## [WHAT TO WORK ON]
1) Output the records from the line containing "region: Zagrebacka" through the line containing "longitude: 15.5104", both included, as a Markdown table with the columns Row and Line. Omit the pictures and any blank lines.
2) Write what comes next in the article about the manga series Arisa, continuing from its final sentence.

## [EXTRACT]
⟨

Japanese manga series

Arisa (アリサ) is a Japanese mystery manga series written and illustrated by Natsumi Ando. It appeared as a serial in the monthly manga magazine Nakayoshi from the February 2009 issue to the September 2012 issue. Kodansha published the chapters in twelve bound volumes, from April 2009
to September 2012. Set in present-day Japan, it focuses on teenager Tsubasa Uehara, as she investigates the mystery surrounding her twin sister's suicide attempt. With her sister left comatose, Tsubasa poses as her in the hopes of uncovering the identity of the King, a person who grants wishes to Arisa's class, often resulting in violence.

Del Rey licensed the series for an English-language translation in North America. It published the first volume in October 2010, and shortly afterward, Kodansha USA took over publishing, with the final volume published in January 2014. The series was positively received by English-language readers, with three volumes placing on the New York Times Bestseller List for manga. Arisa generally received positive reviews from English-language reviewers, and the first volume placed on the Young Adult Library Services Association's list of "Great Graphic Novels for Teens" in 2011.

==Plot==
Set in modern-day Japan, the plot centers on Tsubasa Uehara (上原 つばさ, Uehara Tsubasa) and Arisa Sonoda (園田 ありさ, Sonoda Arisa), beautiful twin sisters separated by their parents' divorce who keep in contact through letters. Finally meeting again as teenagers three years later, tomboyish Tsubasa is envious, but proud, of her popular sister, in comparison to her own school life where she is often referred to as the "Demon Princess." When Arisa receives a letter from her school denouncing her as a traitor, she attempts suicide and becomes comatose. Shocked and saddened, Tsubasa poses as her, attending her school to find out why she tried to kill herself. She learns that Arisa's class sends wishes on their cellphones to a person called "King" each Friday. The King only grants one wish weekly, resulting mostly in violence. Tsubasa resolves to stop the King and find out the person's identity to save Arisa, in the hopes of waking her from her coma.

Assisted in her investigations by Akira Manabe (真鍋 明良, Manabe Akira), Arisa's classmate who learns Tsubasa's identity, she encounters Mariko Takagi (高木 毬子, Takagi Mariko), Arisa's best friend whom the King manipulates; Midori Yamashita (山下 緑, Yamashita Midori), Arisa's boyfriend; Rei Kudō (玖堂 レイ, Kudō Rei), a transfer student whom Arisa had befriended online and who serves as the messenger of the King; and Shizuka Mochizuki (望月 静華, Mochizuki Shizuka), Manabe's childhood friend who lost the use of her legs after a suicide attempt provoked by the King. Arisa awakens from her coma, but pretends to have amnesia and returns to Midori's side. She reveals that she was the original King: although she granted harmless wishes in the beginning, she eventually stole the answers to an exam for Mariko's wish, fearing disappointment if she refused. Midori caught her in the act, and she shared the task of granting the class's wishes with him, until he injured her mother, in an attempt to grant her wish. Midori then replaced her as King, using violence and bullying to grant wishes. Horrified by his cruelty and the perceived similarities between them, she then reached out to her twin, hoping that Tsubasa would be able to uncover the truth. Tsubasa learns that Midori suffered psychological trauma in his childhood after being abandoned by his mother and witnessing his twin, Akari, die of neglect. She later foils his attempt to kill her mother, as he hated his own mother and believed that Arisa hated hers as well. Arisa confesses that she loves him for noticing her loneliness, and he realizes that he loves her too. In the conclusion, Arisa's mother spends more time with her, and Arisa reconciles with Tsubasa.

⟩

## [PROVIDED RECORDS]
⟨

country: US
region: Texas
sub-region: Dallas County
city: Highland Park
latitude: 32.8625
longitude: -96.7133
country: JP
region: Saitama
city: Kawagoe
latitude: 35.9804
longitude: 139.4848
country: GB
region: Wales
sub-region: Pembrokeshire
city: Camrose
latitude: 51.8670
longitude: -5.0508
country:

⟩
⟨

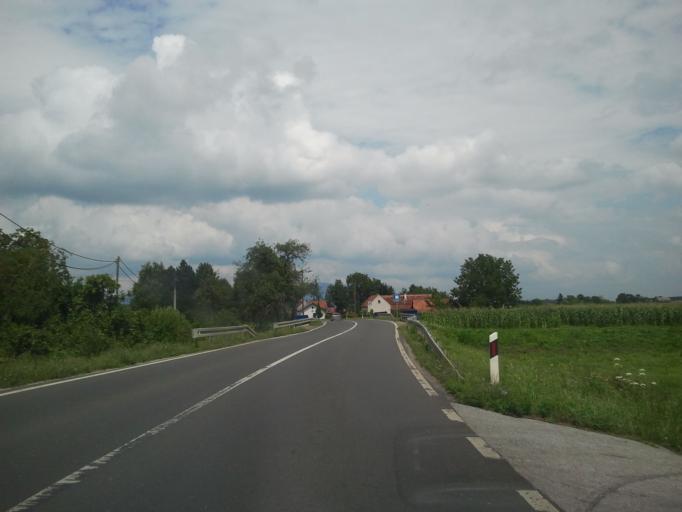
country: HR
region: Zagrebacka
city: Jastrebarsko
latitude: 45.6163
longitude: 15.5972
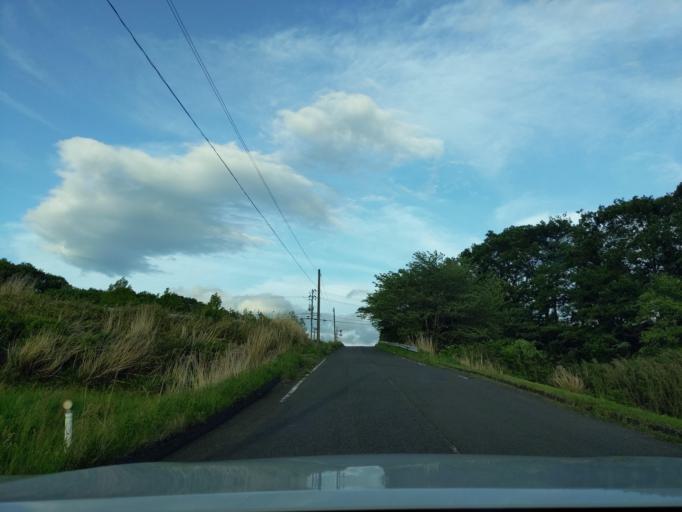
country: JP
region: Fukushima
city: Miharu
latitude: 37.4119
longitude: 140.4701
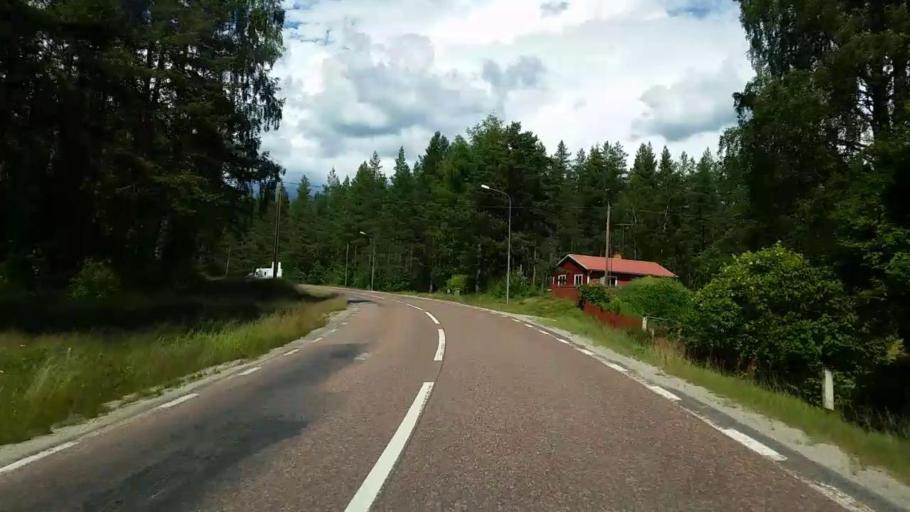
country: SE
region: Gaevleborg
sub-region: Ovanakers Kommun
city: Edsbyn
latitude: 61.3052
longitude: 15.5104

⟩

## [ANSWERS FOR THE EXERCISE]
1)
| Row | Line |
|---|---|
| 1 | region: Zagrebacka |
| 2 | city: Jastrebarsko |
| 3 | latitude: 45.6163 |
| 4 | longitude: 15.5972 |
| 5 | country: JP |
| 6 | region: Fukushima |
| 7 | city: Miharu |
| 8 | latitude: 37.4119 |
| 9 | longitude: 140.4701 |
| 10 | country: SE |
| 11 | region: Gaevleborg |
| 12 | sub-region: Ovanakers Kommun |
| 13 | city: Edsbyn |
| 14 | latitude: 61.3052 |
| 15 | longitude: 15.5104 |

2)
==Development==
Manga artist Natsumi Ando's concept art of Arisa had two earlier models of Tsubasa with chin-length and shoulder-length hair, respectively. Ando initially felt worried about the absence of a potential romantic partner for Tsubasa, as Arisas target audience is girls; however, as the manga progressed, she thought of it as "a selling point." As a result of this, she was able to focus on Tsubasa's emotions towards her twin. Soon after beginning the manga's serialization, Ando created "Tsubasa", a bonus chapter focusing on Arisa's pretending to be her elder sister; she continued to delay its publication, because it seemed inappropriate to have a bonus story with Arisa appear when she was comatose in the main storyline. According to Ando, it made a good chapter with which to conclude the series.

==Release==

Written and illustrated by Natsumi Ando, the chapters of Arisa appeared as a serial in the monthly manga magazine Nakayoshi from the February 2009 issue to the September 2012 issue. Kodansha collected the chapters into twelve bound volumes, and published them from April 28, 2009, to September 6, 2012.

In 2009, Del Rey announced that it had licensed the series for an English-language translation in North America. Del Rey released the first volume on October 26, 2010; Kodansha USA continued publication of the series, with the final volume published on January 21, 2014. Digital editions of the series have also been published by Kodansha in the United Kingdom. Arisa has also been translated into German by Carlsen Comics.

==Reception==
Arisa was positively received by English-language readers. The second, fifth, and sixth volumes each placed on the New York Times Bestseller List for manga.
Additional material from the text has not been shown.